With that in mind, Chief Ernie Roberts, the city Financial Director Tyler Deems and City Manager Kim Yamashita months ago started crunching numbers to see how the loss of the Estacada contract might affect the police budget.
Serving Estacada took three full-time patrol officers and one part-time code enforcement officer. When the contract ended, Roberts didn't want to lose those people. Sandy needs the additional manpower on its police force.
"The last thing we wanted to do was lay off officers who we desperately need here," Roberts explained. "(Those officers) have families — they have groceries to buy and they have kids in school. To me, it was a no-brainer, but it creates a debt service for the police department, and you have to look at how that affects the next budget cycle. It's my intention that when we get to the end of the biennium, we don't have any layoffs. For now I'm just relieved."
So the city created a supplemental budget and issued an interfund loan of $356,272 from Sandy Transit and transferred $102,449 of the general fund to the police.
"That's how much it took to bring them back here and balance the budget for this cycle," Roberts noted. "It's important for people to know it's a loan — it has to be paid back. We're lucky in the fact that the city's been really good at budgeting its money. I'm very grateful to Andi Howell with Sandy Transit and the job she's done."
Roberts hopes to pay the loan money back as quickly as possible, but also must take into consideration how he'll keep the officers he's brought in in the next budget cycle and into the future.
"I'm confident we're going to be able to fund those officers through the next biennium, but at the same time, we're working with tax dollars," Roberts explained. "You never know how much you're going to get until you do."
Another supplement to the police budget that came at the right time was the contracting of an additional school resource officer by Oregon Trail School District.
"They were interested a long time ago in having an additional SRO," Roberts said. "The timing of this was excellent. It helped a lot.

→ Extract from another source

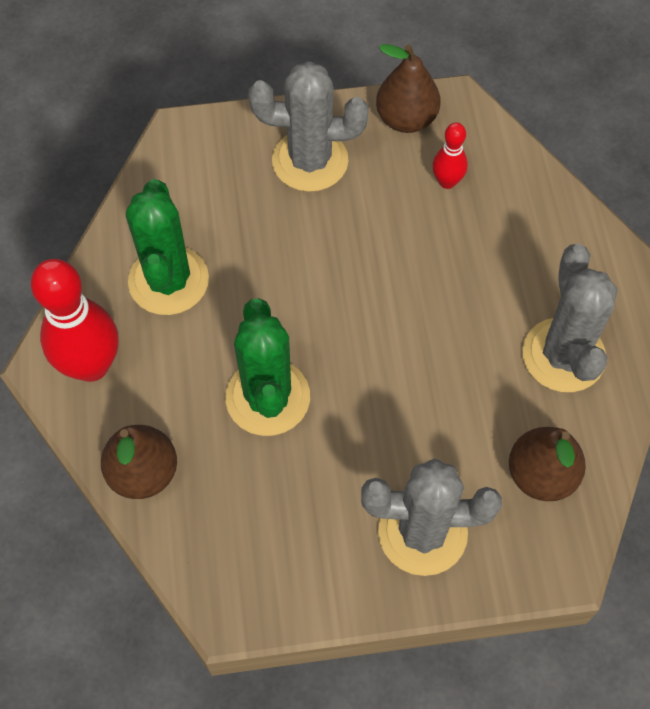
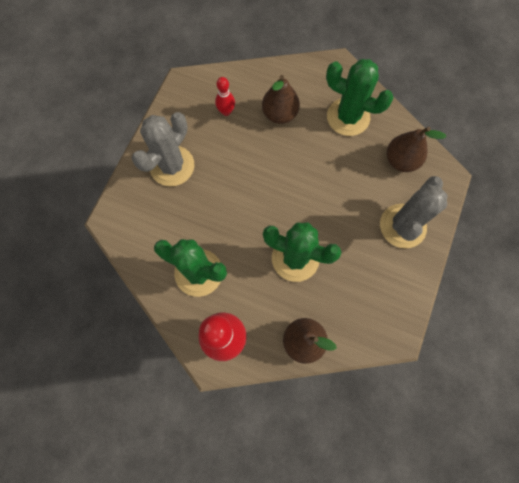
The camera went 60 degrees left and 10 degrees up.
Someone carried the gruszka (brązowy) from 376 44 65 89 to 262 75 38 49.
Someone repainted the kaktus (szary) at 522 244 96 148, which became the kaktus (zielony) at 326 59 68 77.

When Aaron and I were meeting before, I knew this contract was going to end."
The department also offered an incentive package for early retirement, so one officer will be retiring. However, the department will hire and fill that position, bringing the number of sworn officers to 15, with one code enforcement officer, two support personnel and three volunteer reserve officers. Ideally, the number of sworn officers to serve Sandy is 18, in order to have two officers on duty at all times. This is still a goal for the department.
More important than keeping the budget in check though, Roberts noted, is keeping the city and the school district safe. With the addition of the three Estacada patrol officers and part-time code enforcement, he envisions the city getting better coverage.
"Safety is always a huge concern, and that's been a goal for a long time," he said. "It was a bit overwhelming to be responsible for the public safety of two cities rather than one. There's a lot of goals we have as an agency here we could get to now."
One goal has been to reinstate a traffic officer, which by the end of the month the department will have. Officer Dale Wilcox will take over traffic duties within the next few weeks. With this change, the Sandy Police Department will once again be able to participate as active members on the county crash reconstruction team — another goal they've had for quite some time.
"For us, it's a big step in the right direction to be able to help out with that," Roberts said. "Having the traffic officer not only takes care of traffic issues, but frees patrol officers up to address thefts and other (domestic incidents)."